His tenure as seen ebbs and flows in Bashar al-Assad's political fortunes, but the persistently bloody conflict looks no closer to ending.
It was not immediately clear who would become Obama's third Syria envoy.
The White House announcement follows Tunisian President Beji Caid Essebsi's high profile visits to the White House and to a meeting of G7 leaders in Germany.
Essebsi is the first democratically elected leader in Tunisia's 60-year history.
The country was the epicenter for the Arab Spring and is arguably the only country to emerge from the tumult both democratic and relatively stable.
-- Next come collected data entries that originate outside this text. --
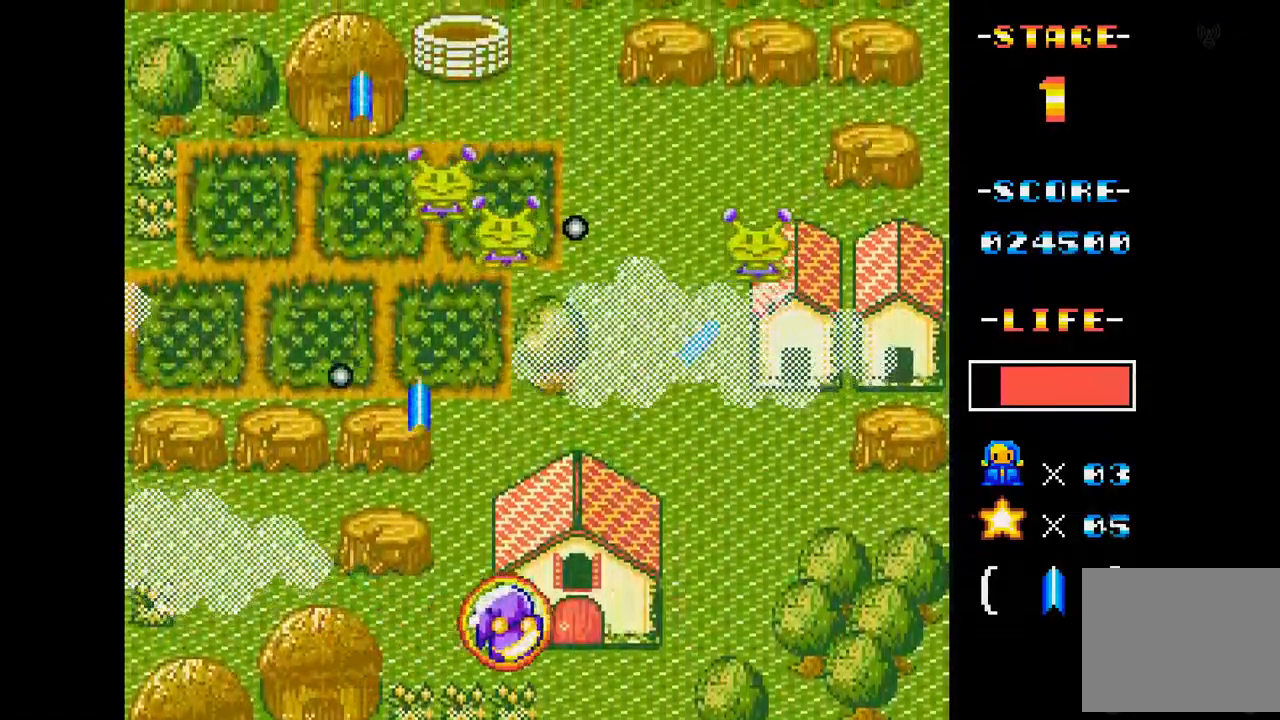
{"buttons": ["A"], "events": [[167, "DPAD_RIGHT", "down"], [367, "DPAD_RIGHT", "up"]]}
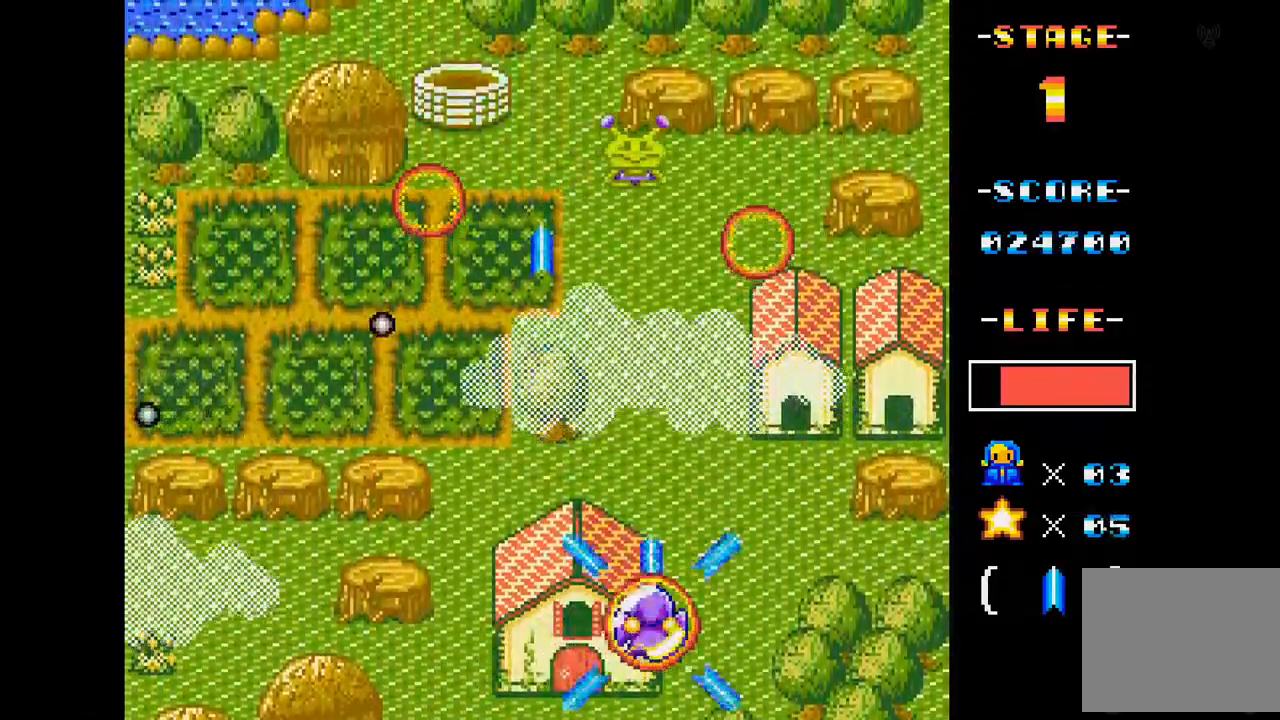
{"buttons": ["A", "DPAD_LEFT"], "events": [[117, "DPAD_UP", "down"], [301, "DPAD_UP", "up"], [417, "DPAD_LEFT", "down"]]}
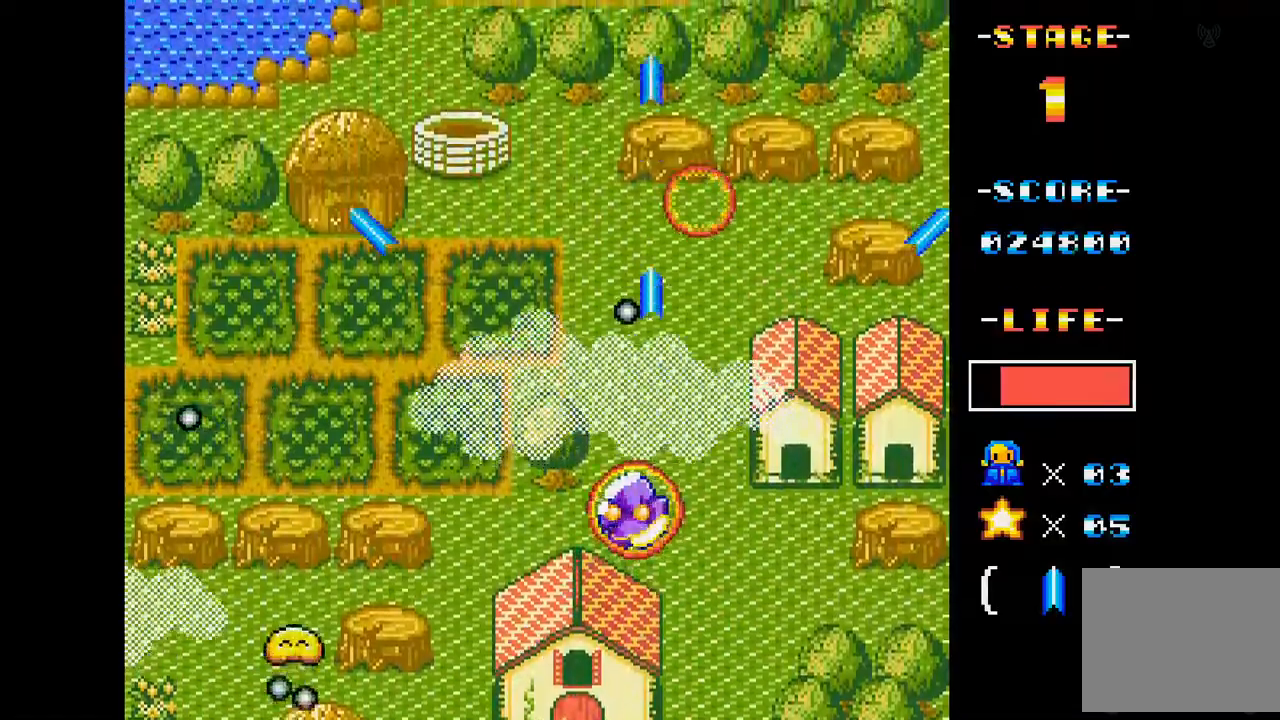
{"buttons": ["A", "DPAD_UP", "DPAD_RIGHT"], "events": [[217, "DPAD_LEFT", "up"], [283, "DPAD_UP", "down"], [467, "DPAD_RIGHT", "down"]]}
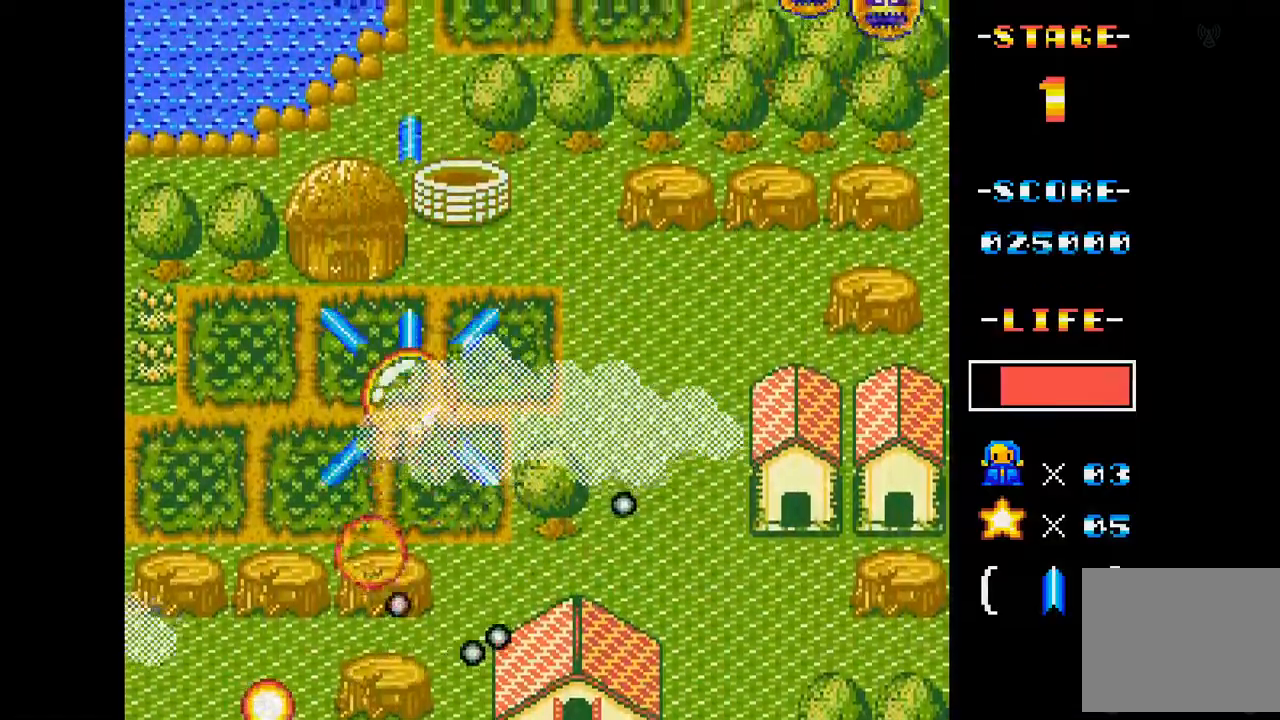
{"buttons": ["A", "DPAD_UP", "DPAD_RIGHT"], "events": [[50, "DPAD_UP", "up"], [250, "DPAD_RIGHT", "up"], [417, "DPAD_RIGHT", "down"], [484, "DPAD_UP", "down"]]}
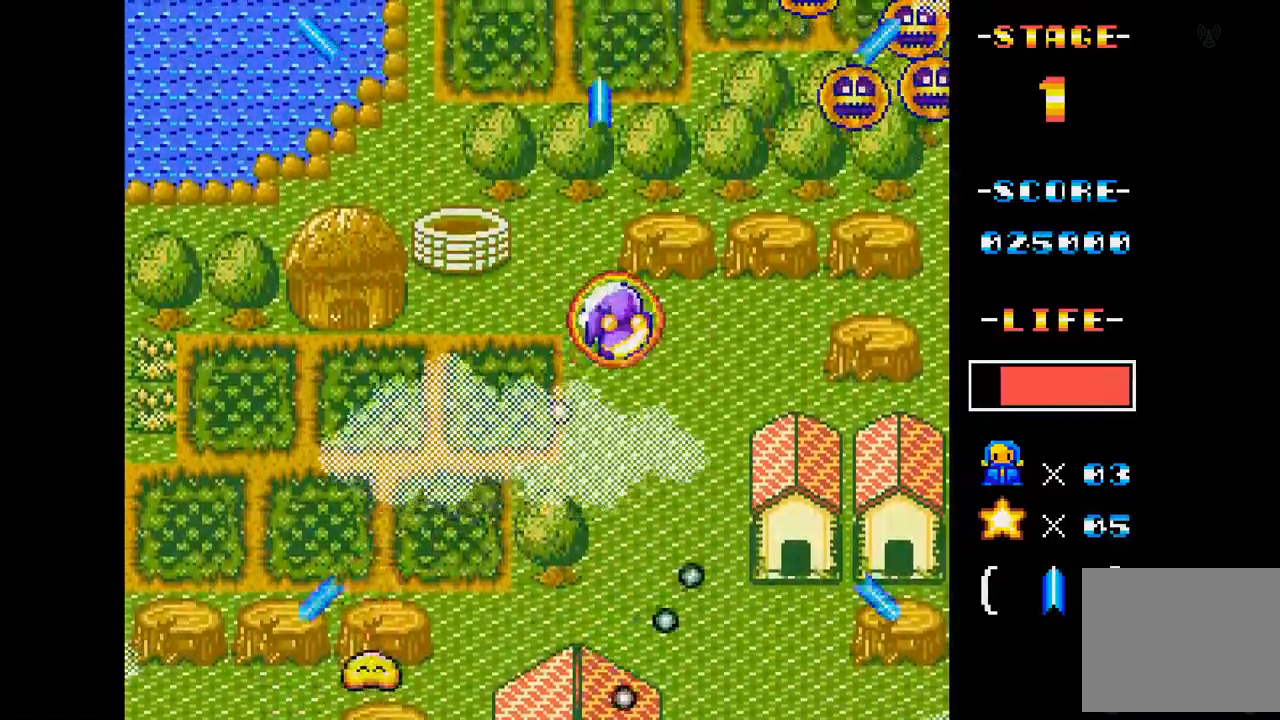
{"buttons": ["A", "DPAD_LEFT"], "events": [[133, "DPAD_RIGHT", "up"], [167, "DPAD_UP", "up"], [217, "DPAD_LEFT", "down"], [233, "DPAD_UP", "down"], [450, "DPAD_UP", "up"]]}
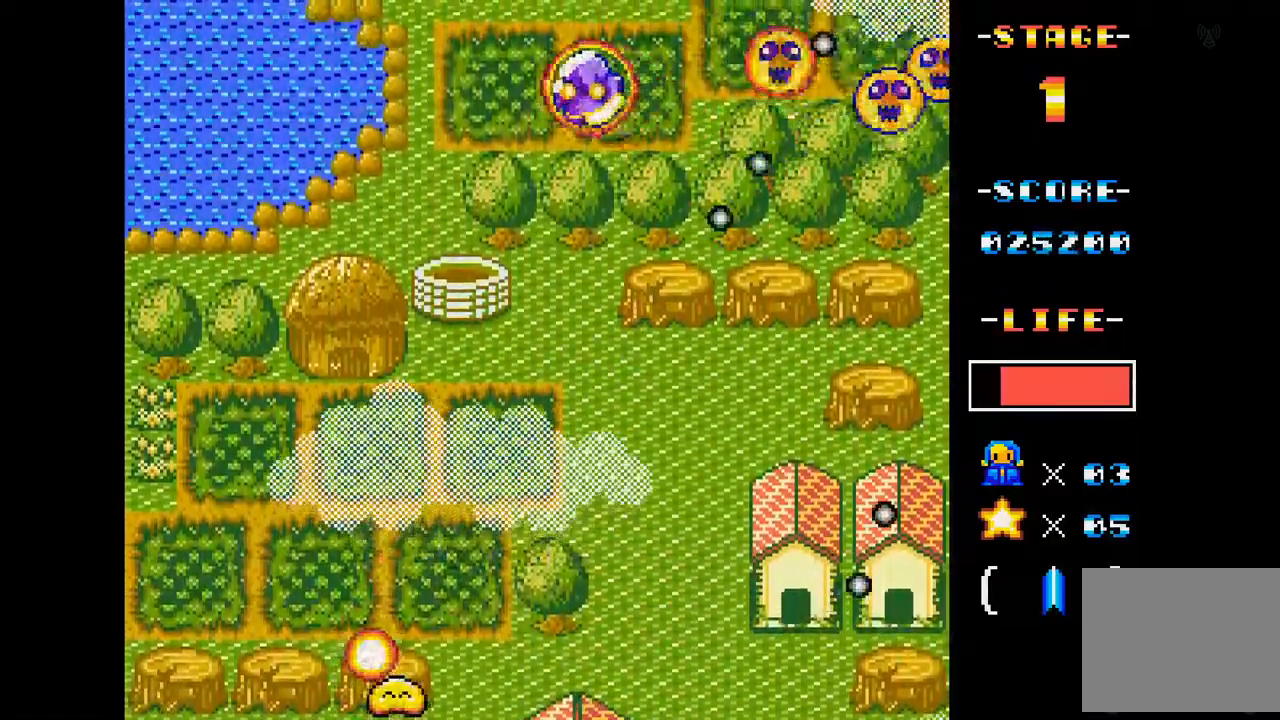
{"buttons": ["A", "DPAD_LEFT"], "events": [[84, "DPAD_DOWN", "down"], [200, "DPAD_LEFT", "up"], [317, "DPAD_DOWN", "up"], [484, "DPAD_LEFT", "down"]]}
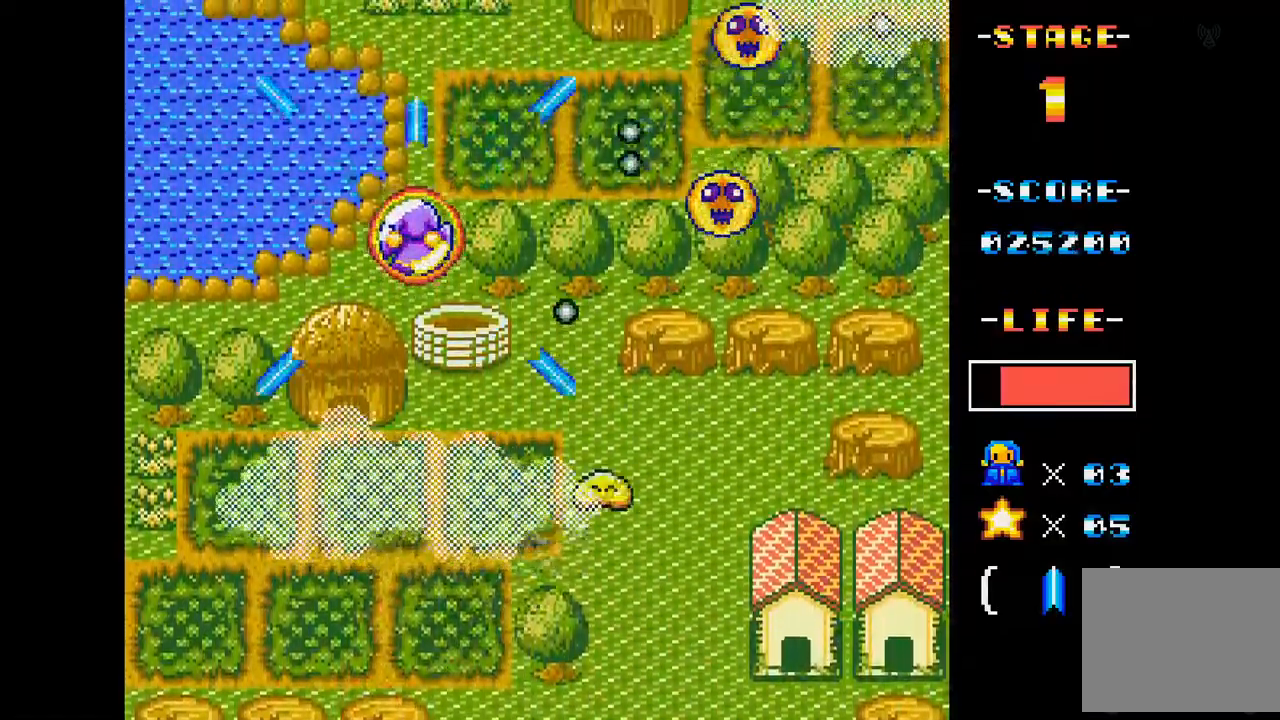
{"buttons": ["A"], "events": [[83, "DPAD_DOWN", "down"], [400, "DPAD_LEFT", "up"], [500, "DPAD_DOWN", "up"]]}
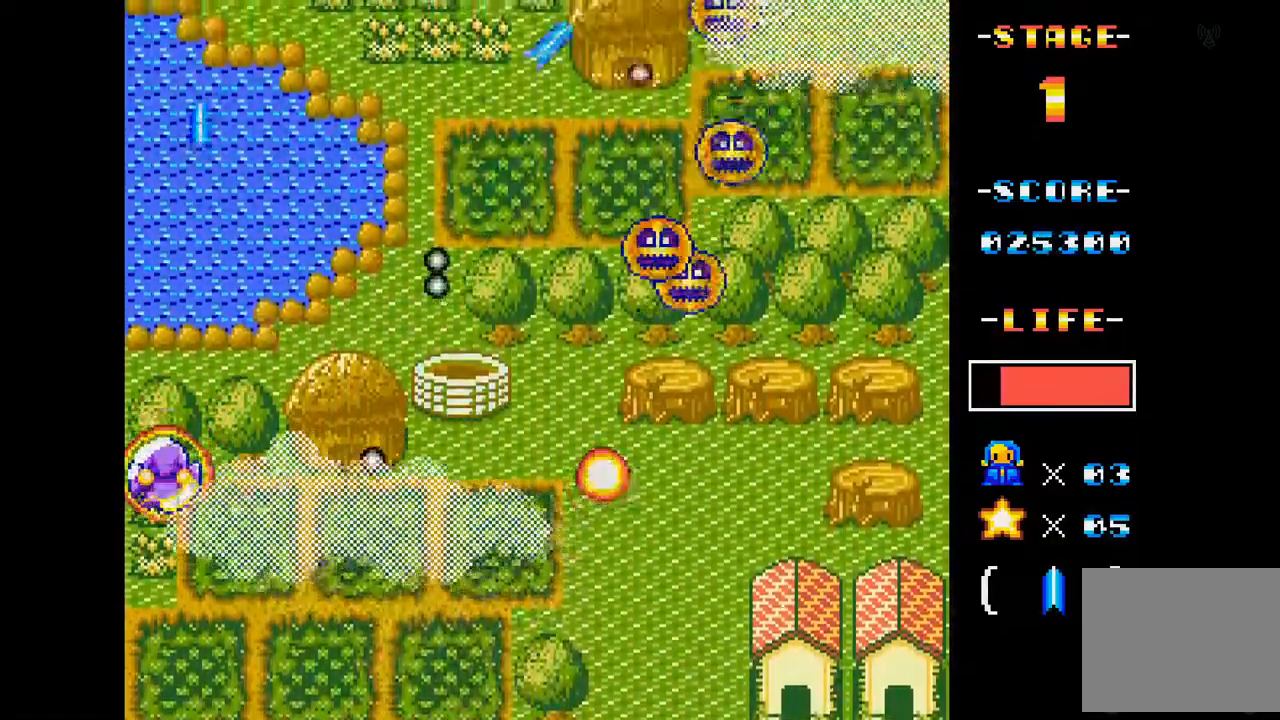
{"buttons": ["A", "DPAD_DOWN"], "events": [[150, "DPAD_UP", "down"], [217, "DPAD_LEFT", "down"], [301, "DPAD_UP", "up"], [317, "DPAD_LEFT", "up"], [367, "DPAD_DOWN", "down"]]}
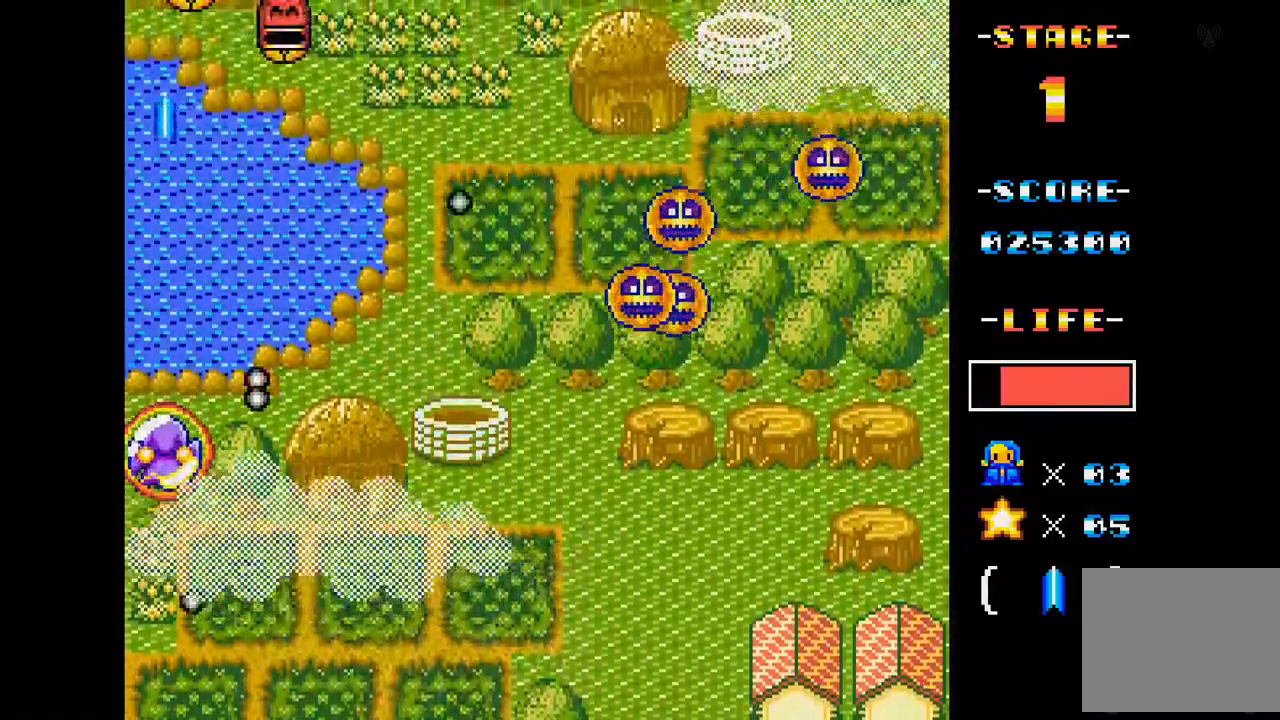
{"buttons": ["A"], "events": [[83, "DPAD_RIGHT", "down"], [134, "DPAD_DOWN", "up"], [434, "DPAD_RIGHT", "up"]]}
But Essebsi is grappling with serious security threats, including chaos in neighboring Libya and a March attack on the Bardo National Museum that killed 21 tourists.
During the White House visit in May, Obama declared Tunisia a "non-NATO ally," which would allow for enhanced military cooperation and the transfer of advanced weapons.
Obama restated his previous pledge to ask Congress to approve $138 million in assistance for Tunisia next year, which includes $62.5 million in military financing.